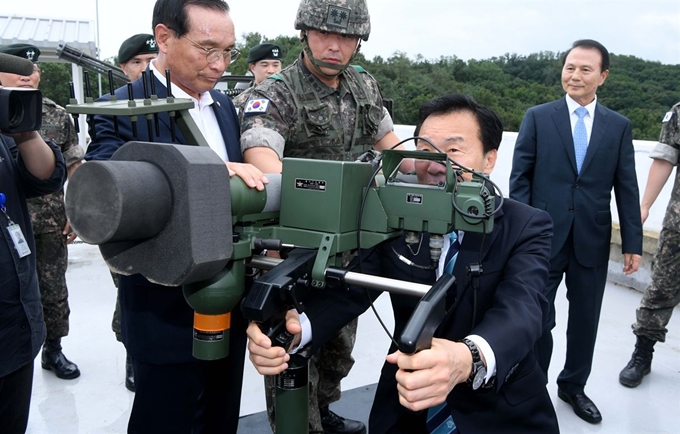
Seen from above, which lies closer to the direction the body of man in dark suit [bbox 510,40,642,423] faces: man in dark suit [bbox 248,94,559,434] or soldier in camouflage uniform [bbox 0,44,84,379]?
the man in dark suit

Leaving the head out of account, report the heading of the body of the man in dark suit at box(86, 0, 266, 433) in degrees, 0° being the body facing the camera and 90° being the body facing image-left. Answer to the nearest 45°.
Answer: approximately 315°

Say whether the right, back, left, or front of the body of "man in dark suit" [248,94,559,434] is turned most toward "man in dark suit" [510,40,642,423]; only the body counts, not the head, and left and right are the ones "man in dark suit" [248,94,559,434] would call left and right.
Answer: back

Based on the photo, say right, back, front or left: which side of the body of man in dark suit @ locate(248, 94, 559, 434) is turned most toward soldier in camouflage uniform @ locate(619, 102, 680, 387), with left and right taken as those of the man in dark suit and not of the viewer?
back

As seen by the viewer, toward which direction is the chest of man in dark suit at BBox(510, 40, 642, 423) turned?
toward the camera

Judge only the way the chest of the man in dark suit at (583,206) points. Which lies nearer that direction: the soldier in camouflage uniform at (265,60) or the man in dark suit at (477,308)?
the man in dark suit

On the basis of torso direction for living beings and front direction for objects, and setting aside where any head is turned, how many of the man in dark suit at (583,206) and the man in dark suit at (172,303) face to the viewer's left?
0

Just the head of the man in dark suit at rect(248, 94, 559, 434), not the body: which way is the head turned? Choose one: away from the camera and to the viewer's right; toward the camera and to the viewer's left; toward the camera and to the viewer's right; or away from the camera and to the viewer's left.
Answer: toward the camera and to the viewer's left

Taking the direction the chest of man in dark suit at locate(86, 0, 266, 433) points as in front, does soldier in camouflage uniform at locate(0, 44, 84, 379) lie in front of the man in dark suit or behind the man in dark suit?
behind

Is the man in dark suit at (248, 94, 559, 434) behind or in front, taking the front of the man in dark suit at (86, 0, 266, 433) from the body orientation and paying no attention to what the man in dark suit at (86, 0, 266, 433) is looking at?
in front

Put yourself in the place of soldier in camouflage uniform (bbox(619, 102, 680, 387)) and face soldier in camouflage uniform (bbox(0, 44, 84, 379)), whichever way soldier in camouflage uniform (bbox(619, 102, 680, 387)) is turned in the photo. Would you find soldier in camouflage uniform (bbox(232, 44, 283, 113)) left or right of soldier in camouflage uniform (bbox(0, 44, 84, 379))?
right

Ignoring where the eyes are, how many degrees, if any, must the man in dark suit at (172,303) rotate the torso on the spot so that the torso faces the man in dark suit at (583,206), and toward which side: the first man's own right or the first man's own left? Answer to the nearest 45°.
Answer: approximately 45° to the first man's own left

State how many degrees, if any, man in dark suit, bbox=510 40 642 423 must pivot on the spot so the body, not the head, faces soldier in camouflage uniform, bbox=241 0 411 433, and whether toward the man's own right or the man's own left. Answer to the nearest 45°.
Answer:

━━━━━━━━

_Task requirements_
Write out all of the records above word for word, leaving out the pictures.

_The completed task_
Seen from above, which lies closer to the direction the body of man in dark suit [bbox 510,40,642,423] faces: man in dark suit [bbox 248,94,559,434] or soldier in camouflage uniform [bbox 0,44,84,379]?
the man in dark suit

Leaving the head out of account, report the heading of the body of the man in dark suit at box(86, 0, 266, 433) in degrees, 0° being the body facing the camera and 90° being the body facing image-left. Answer to the nearest 45°.
Answer: approximately 315°

Say whether the right, back, left, or front of the body of "man in dark suit" [248,94,559,434] is turned most toward "man in dark suit" [510,40,642,423]; only the body counts, not the head, and left and right are the ones "man in dark suit" [248,94,559,434] would call left and right.
Answer: back

Based on the photo, say right, back, front or left: which side of the body of man in dark suit @ locate(248, 94, 559, 434) is turned most toward soldier in camouflage uniform @ locate(619, 102, 680, 387), with left and right taken as those of the man in dark suit and not of the viewer?
back

As seen by the viewer, toward which direction is the chest of man in dark suit at BBox(510, 40, 642, 423) turned?
toward the camera

Judge only the way the chest of the man in dark suit at (583,206) points. Which lies nearer that direction: the soldier in camouflage uniform at (265,60) or the man in dark suit at (477,308)?
the man in dark suit

On the basis of torso direction for living beings and front direction for objects, and setting aside where any head is turned, how many of the man in dark suit at (583,206) and the man in dark suit at (172,303) face to the viewer's left?
0

Just the head of the man in dark suit at rect(248, 94, 559, 434), not the body: which way is the head turned? Choose one: away from the camera and to the viewer's right; toward the camera and to the viewer's left; toward the camera and to the viewer's right; or away from the camera and to the viewer's left.
Answer: toward the camera and to the viewer's left

Taking the direction the chest of man in dark suit at locate(86, 0, 266, 433) points as in front, does soldier in camouflage uniform at locate(0, 44, 84, 379) lie in front of the man in dark suit or behind the man in dark suit?
behind

Is the man in dark suit at (248, 94, 559, 434) behind or in front, taking the front of the man in dark suit at (86, 0, 266, 433) from the body orientation and paying no attention to what the man in dark suit at (86, 0, 266, 433) is looking at?
in front

Put yourself in the place of soldier in camouflage uniform (bbox(619, 102, 680, 387)) and face soldier in camouflage uniform (bbox(0, 44, 84, 379)), whichever way soldier in camouflage uniform (bbox(619, 102, 680, 387)) is turned in the photo. Would you find soldier in camouflage uniform (bbox(232, 44, 283, 113)) left or right of soldier in camouflage uniform (bbox(0, 44, 84, 379))?
right

Ignoring where the eyes are, how many degrees, if any, must the man in dark suit at (172,303) rotate the torso on the spot so that the torso faces the man in dark suit at (583,206), and toward which side: the first man's own right or the first man's own left? Answer to the nearest 45°.
Answer: approximately 45° to the first man's own left

State how many degrees, if any, man in dark suit, bbox=510 40 642 423 must pivot on the spot so the body, not the head, faces soldier in camouflage uniform, bbox=241 0 411 433, and whether toward the man's own right or the man's own left. Answer to the nearest 45°.
Answer:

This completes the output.